▸ TEXT SEGMENT:

━━━━

4 Lessons Jobber Learned While Growing Their Marketing Team
Published 2023-03-27
Summary - Jobber understands that their customers have a lot on their plates. Read about the four key lessons learned while building Jobber's marketing team.
At Jobber, we understand that our customers have a lot on their plates. They’re running fast-paced home service businesses in industries ranging from lawn care to pressure washing, to residential cleaning, to tree removal, to carpentry. They have customer requests, employee payroll, providing for their families, and much more on their minds. What’s more, their brand is often their first or last name.
All of these realities remained unchanged since Sam Pillar, and Forrest Zeisler founded Jobber in 2011 with the goal of helping small service businesses become more successful. And that means our marketing approach has stayed the same, speaking to the very human side of running a home service business.
Our customers invite us to their homes to learn how they use Jobber, tag us in Instagram posts when they win local awards, and visit our Facebook page to tell us Jobber is their lifeline—and we appreciate every one of these relationships.
That’s why Nick Keyko, our Director of Marketing, says that his number one requirement for anyone joining the marketing team is empathy:
“People who are highly empathetic can relate to our customers, and that makes for better, more genuine relationship marketing. We’re talking to real people who are putting everything into their businesses, and we need a real voice and personal touch to come through when we communicate with them.”
With this quality in mind, Nick—Jobber’s first marketing hire—has built a team of 10, all with their own specialized areas of responsibility.
However, a team isn’t built on empathy alone, so what else got us to this point? Nick shares four key lessons he’s learned while building the marketing team at Jobber.
1. Determine a single priority to focus on
There’s a lot of pressure early on, when you’re still a one or two-person marketing team, to tackle a lot at once. Unfortunately, says Nick, trying to do everything means you’ll end up doing nothing very well, and you don’t often move the needle.
“After making that mistake, what I found worked well was to focus on the highest value activities,” says Nick.
How should you define the highest-value activities? “It depends on what stage the business is at and what’s needed,” Nick explains. “Branding might be really important because you need to establish who you are as a company. Or if acquiring new customers is more important, then branding maybe has to go on the back burner.”
What’s important is to get to the root of what value you’re going after, advises Nick. You might think content marketing is your number one priority, but if your goal is to increase traffic, ask yourself if the content is the right thing to focus on.
Once you’ve pinpointed the highest-value activity, focus your resources on it.

━━━━

▸ DATA:
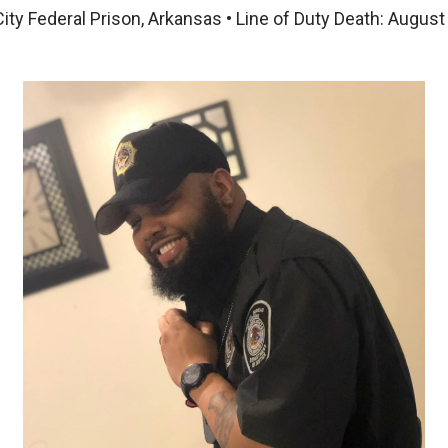
City Federal Prison, Arkansas • Line of Duty Death: August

━━━━

▸ INSTRUCTION 1: In the Jobber marketing article, why does Nick Keyko advise a small marketing team to focus on a single priority instead of tackling many things at once? Answer in one to three sentences.
▸ INSTRUCTION 2: Go on with the Jobber marketing article from the point where it stops.
The material has no role in these tasks.

▸ OUTPUT 1: Trying to do everything means doing nothing very well, and it rarely moves the needle. Focusing on the highest-value activities is what Nick found worked well after making that mistake.

▸ OUTPUT 2:
2. Do every role before you hire for it
Nick only thought about hiring after he had a high-value activity up and running and felt the time was right to get a person to scale it up.
“It’s important to have an understanding of what a role is, what you want it to accomplish, and what someone needs to be successful in that role,” says Nick. “You get a really solid understanding of that when you roll your sleeves up and do it yourself.”
Even when our team was half a dozen strong and the need for a product marketer was becoming clear, Nick did some product marketing himself before posting for the role.
The benefit? “Our product marketer has built upon those foundations in her first six months. A person can pick up where I left off, so you get an acceleration for new employees,” explains Nick.
That being said, a marketing team can eventually outgrow this approach.
“It’s harder to do this at our current size,” says Nick. “I’ve offloaded most of the tactical marketing I’ve done, and we’re now hiring people to take on parts of other team members’ roles which will be interesting.”
3. Outsource what you can, if you can
You need to determine what you do and do not want to outsource, says Nick. For example, Nick determined early on not to outsource any of our paid marketing efforts. Why? Besides the risk that comes with offloading a very expensive arm of your marketing strategy, Nick felt that our long-term plan to play in the paid marketing space meant that it was better to build and understand internally, so we have a full-time team member on staff handling this strategy.
“One of the downsides of outsourcing is that you lose the inherent knowledge of how to do something,” says Nick. “So you have to balance that with the speed that outsourcing allows you.”
What our marketing team does choose to outsource is more of the basic, day-to-day aspects of what we do.
“When outsourcing is done right, it allows us to free up the time and the energy for the team to focus on new high-value activities and test new initiatives,” says Nick. “We choose to outsource things we’ve done before. We build repeatable processes, and outsourcing helps us plug into those repeatable processes and speed them up.”
Case in point, our team built the foundation of our content engine, Jobber Academy, internally, and we now have a team of outsourced writers building upon it.
Of course, there are exceptions to the rule, and sometimes you outsource a skill that you don’t have internally to take your team to a new level. Before we hired a full-time developer, Nick outsourced the build of Jobber Academy, knowing that the short-term cost of outsourcing would give existing content-focused team members a platform to operate from faster.
4. Get the team on board with data
“Everyone on our marketing team has to know and understand why they’re doing the work they’re doing and what data is important to lead their work,” says Nick. “This approach elevates people’s thinking to solve problems not just based on what they think they should do, but what the data suggests they should do.”
Each member of the marketing team, from front-end development to content design to product marketing, has individual KPIs that filter into the larger team KPIs. This can be a shift in thinking for certain disciplines.
“Over two years, our designer has come from a place of pure design to tracking how design affects our conversion rates and influences the performance of pages,” explains Nick. “As she tracks time on page, bounce rates, and conversion, she can make changes more quickly and run tests to get those numbers moving in the right direction.”
Remember, no two days are supposed to be the same
Cliché but true, and if empathy is the most important quality Nick looks for when hiring, then the second most important quality is adaptability, essential for any startup.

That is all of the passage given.